My life began with a funeral. How strange is that? To one day wake up and come to the realization that you’ve stopped living altogether?
How many times for the past year and a half had I come out here? How many times had I walked this shoreline, stood on this dock, my eyes intently searching for something my heart didn’t want them to find? I’d been locked away in that day far too long. Each and every morning since then, I’d gotten up early and stumbled groggily into the kitchen, expecting to find him there, getting himself ready to leave for his big fishing day. I’d squeezed my eyes shut on all occasions, imagining his crooked smile as he passed me a cup of coffee and leaned in to brush back my tangled hair. I’d experienced the brush of his lips on my forehead. I’d heard his voice teasingly refer to me as “sleepy-head” while grabbing his gear and heading toward the door. Then, once more, he’d be gone.
At least three times a week, I’d frantically exit my car, sometimes forgetting my jacket, once my shoes, hands shaking as I’d close the car door and look around. When I’d been sure no one else was listening, I’d call out his name, praying this was all a huge mistake. Just because his boat was overturned, couldn’t he have come up somewhere else, on another bank? Couldn’t he have forgotten who he was if the boat bumped his head? Maybe he’d remember, and…what if I wasn’t here, the last place he recalled being, when he came back? Or what if he remembered where our home was, and then I wasn’t there when he returned? He might think he was mistaken and leave forever.

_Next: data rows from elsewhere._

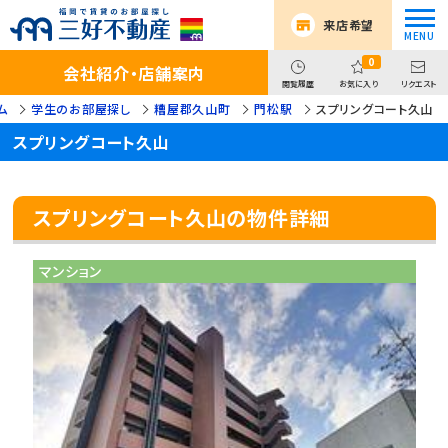
来店希望
0
会社紹介・店舗案内
閲覧履歴
お気に入り
リクエスト
ム
学生のお部屋探し
糟屋郡久山町
門松駅
スプリングコート久山
スプリングコート久山
スプリングコート久山の物件詳細
マンション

For these past 18 months, I’d not been confident of where to be…who to be…how to be. Until this past week. When a knock came at my door, my heart skipped three beats. What if it was him? By the time I got the lock undone, I received the news I’d long been waiting to hear. My beloved. He’d come home to me, after all. Except he wasn’t the same. He’d never be the same.
Part of him will remain with me always. Today, I will scatter part of him here, in the place he has been residing throughout my angst. It only seems right. He loved it here. Maybe that’s why he chose to stay so long. I watch as his ashes lift off from the dock, into the breeze, then settle back into his eternal resting place.
“I love you,” I whisper.
“I’ll come again to check on you,” I assure him.
“But not for awhile, I think. Now that I’ve found you, after all my searching, I’ve decided it’s time…time for me to go now – to go and find myself.”
This week’s Speakeasy prompt is:
For those of you holding on tightly to the past,
I would encourage you to go search out a new tomorrow.